Parallel zur Villa, entstand auf dem Gelände die sogenannte „AA-Baracke“ – ein Montagebau von 1949, der bis in die 1990er Jahre als Wohnheim für den diplomatischen Nachwuchs genutzt wurde. Die „AA-Baracke“ war Symbol für die bescheidenen Anfänge der bundesdeutschen Außenpolitik und in Kombination mit der Villa Ingenohl prägte sie die Frühzeit der deutschen Außenpolitik entscheidend mit.
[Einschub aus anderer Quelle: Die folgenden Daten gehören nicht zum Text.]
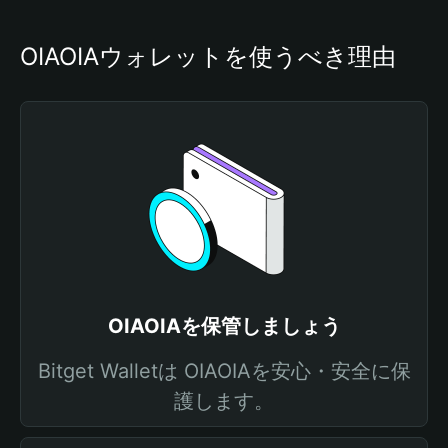
OIAOIAウォレットを使うべき理由
OIAOIAを保管しましょう
Bitget Walletは OIAOIAを安心・安全に保
護します。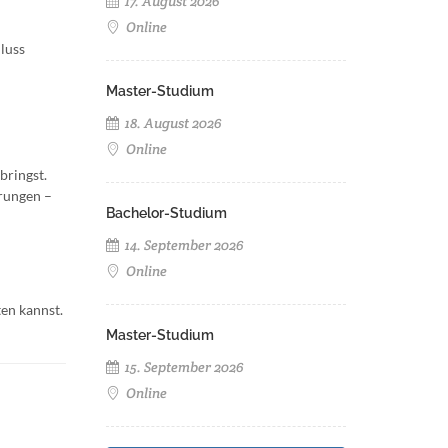
17. August 2026
Online
luss
Master-Studium
18. August 2026
Online
bringst.
hrungen –
Bachelor-Studium
14. September 2026
Online
en kannst.
Master-Studium
15. September 2026
Online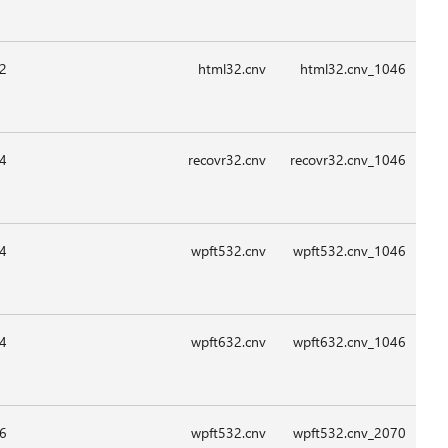
08:4
09:1
09:1
09:1
09:1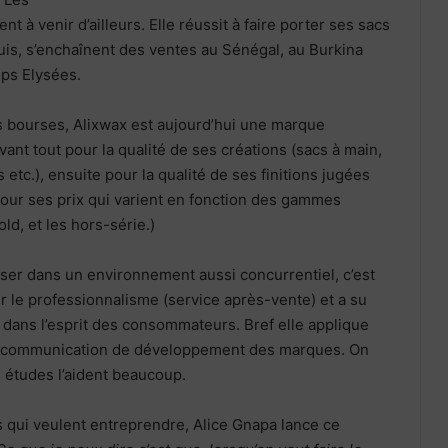
 venir d’ailleurs. Elle réussit à faire porter ses sacs
uis, s’enchaînent des ventes au Sénégal, au Burkina
ps Elysées.
s bourses, Alixwax est aujourd’hui une marque
ant tout pour la qualité de ses créations (sacs à main,
etc.), ensuite pour la qualité de ses finitions jugées
our ses prix qui varient en fonction des gammes
d, et les hors-série.)
poser dans un environnement aussi concurrentiel, c’est
ur le professionnalisme (service après-vente) et a su
dans l’esprit des consommateurs. Bref elle applique
 communication de développement des marques. On
s études l’aident beaucoup.
 qui veulent entreprendre, Alice Gnapa lance ce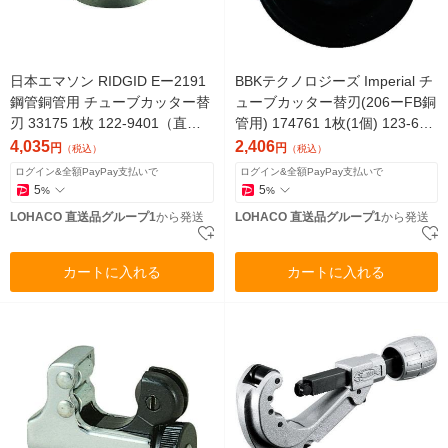
日本エマソン RIDGID Eー2191
BBKテクノロジーズ Imperial チ
鋼管銅管用 チューブカッター替
ューブカッター替刃(206ーFB銅
刃 33175 1枚 122-9401（直送
管用) 174761 1枚(1個) 123-661
品）
0（直送品）
4,035
2,406
円
円
（税込）
（税込）
ログイン&全額PayPay支払いで
ログイン&全額PayPay支払いで
5
5
%
%
LOHACO 直送品グループ1
から発送
LOHACO 直送品グループ1
から発送
カートに入れる
カートに入れる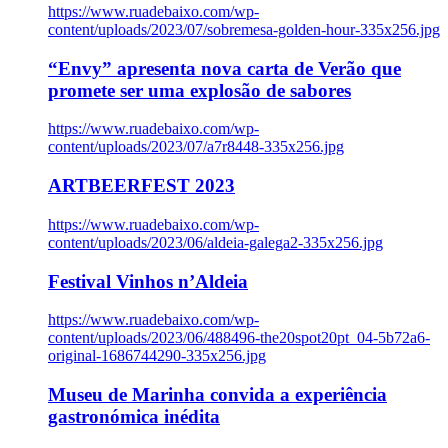
https://www.ruadebaixo.com/wp-
content/uploads/2023/07/sobremesa-golden-hour-335x256.jpg
“Envy” apresenta nova carta de Verão que
promete ser uma explosão de sabores
https://www.ruadebaixo.com/wp-
content/uploads/2023/07/a7r8448-335x256.jpg
ARTBEERFEST 2023
https://www.ruadebaixo.com/wp-
content/uploads/2023/06/aldeia-galega2-335x256.jpg
Festival Vinhos n’Aldeia
https://www.ruadebaixo.com/wp-
content/uploads/2023/06/488496-the20spot20pt_04-5b72a6-
original-1686744290-335x256.jpg
Museu de Marinha convida a experiência
gastronómica inédita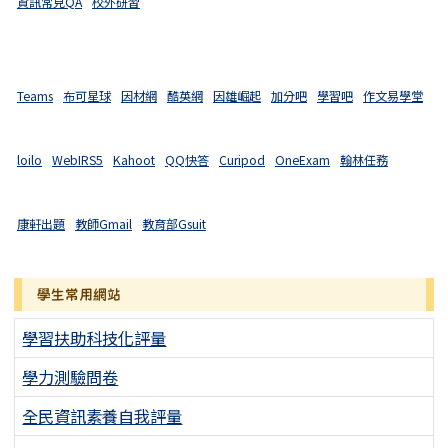
資訊常見QA
校外研習
Teams
布可星球
因材網
酷英網
因雄崛起
加分吧
學習吧
作文易學堂
loilo
WebIRS5
Kahoot
QQ快答
Curipod
OneExam
翰林任務
康軒出題
教師Gmail
教育部Gsuit
學生常用網站
學習扶助科技化評量
學力測驗問卷
全民資訊素養自我評量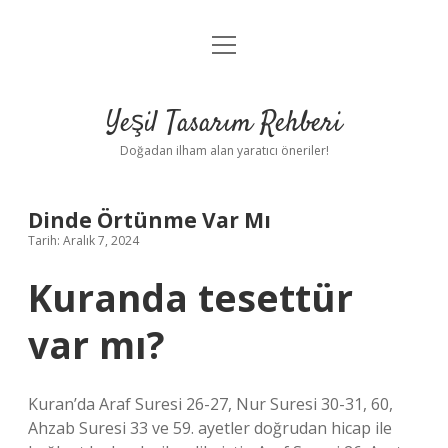
menüyü
Anasayfa
aç
Gizlilik Politikası
Yeşil Tasarım Rehberi
Yasal Uyarı
Doğadan ilham alan yaratıcı öneriler!
Hakkımızda
Dinde Örtünme Var Mı
Tarih: Aralık 7, 2024
Kuranda tesettür
var mı?
Kuran’da Araf Suresi 26-27, Nur Suresi 30-31, 60,
Ahzab Suresi 33 ve 59. ayetler doğrudan hicap ile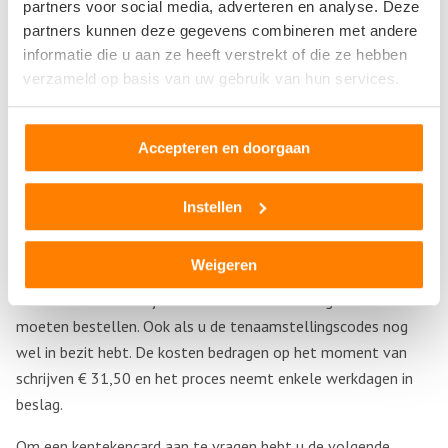
partners voor social media, adverteren en analyse. Deze
het kenteken
partners kunnen deze gegevens combineren met andere
het chassisnummer
informatie die u aan ze heeft verstrekt of die ze hebben
verzameld op basis van uw gebruik van hun services.
Als een handelaar of particulier uw auto over wil nemen,
heeft hij de volgende gegevens nodig:
Accepteren en doorgaan
het documentnummer rechts onder op de kentekencard
de tenaamstellingscodes (deel 1 en deel 2, totaal 9 cijfers)
Instellen
Kentekencard kwijt
Weigeren
Bent u kentekencard kwijt? Dan zult u een geheel nieuwe
kentekencard met bijbehorende tenaamstellingscodes
moeten bestellen. Ook als u de tenaamstellingscodes nog
wel in bezit hebt. De kosten bedragen op het moment van
schrijven € 31,50 en het proces neemt enkele werkdagen in
beslag.
Om een kentekencard aan te vragen hebt u de volgende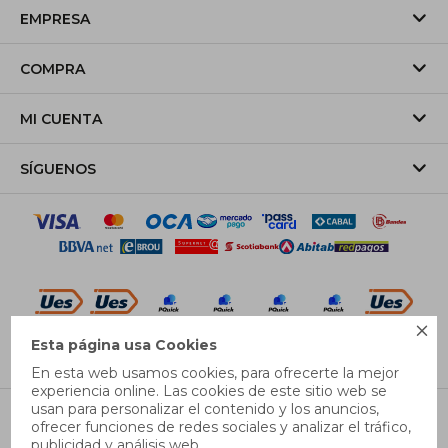
EMPRESA
COMPRA
MI CUENTA
SÍGUENOS

Esta página usa Cookies
© Copyright 2026 / Pricebox
En esta web usamos cookies, para ofrecerte la mejor
experiencia online. Las cookies de este sitio web se
usan para personalizar el contenido y los anuncios,
M
L
XL
ofrecer funciones de redes sociales y analizar el tráfico,
publicidad y análisis web.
Als „Keimzelle des Auswärtigen Amtes“ hat die Villa eine besondere geschichtliche Bedeutung – sowohl für die Bundesrepublik Deutschland als auch für die Stadt Bonn.

Bis 1999 blieb die Villa in Bundesnutzung, zuletzt als Kindertagesstätte. Nach dem Umzug des Auswärtigen Amtes nach Berlin stand das Gebäude leer, seine Zukunft war ungewiss.

Neubeginn ab 2008 – Erhalt und Integration auf dem Montag Campus 

Nach Jahren des Leerstands und schwerwiegenden Bauschäden – unter anderem durch einen Wasserschaden – erwarb die Carl Richard Montag Förderstiftung im Jahr 2008 die denkmalgeschützte Villa. Trotz erheblicher Schäden und eines 2017 gestellten Abrissantrags, der von der Stadt Bonn abgelehnt wurde, blieb die Villa erhalten. 

Ab 2021 beginnt ein neues Kapitel: Die Villa Ingenohl wird integraler Bestandteil des Montag Campus und der dortigen Stiftungsarbeit. Damit ist sie nach über 125 Jahren erneut ein Ort der Bildung, des Engagements und der Zukunftsgestaltung.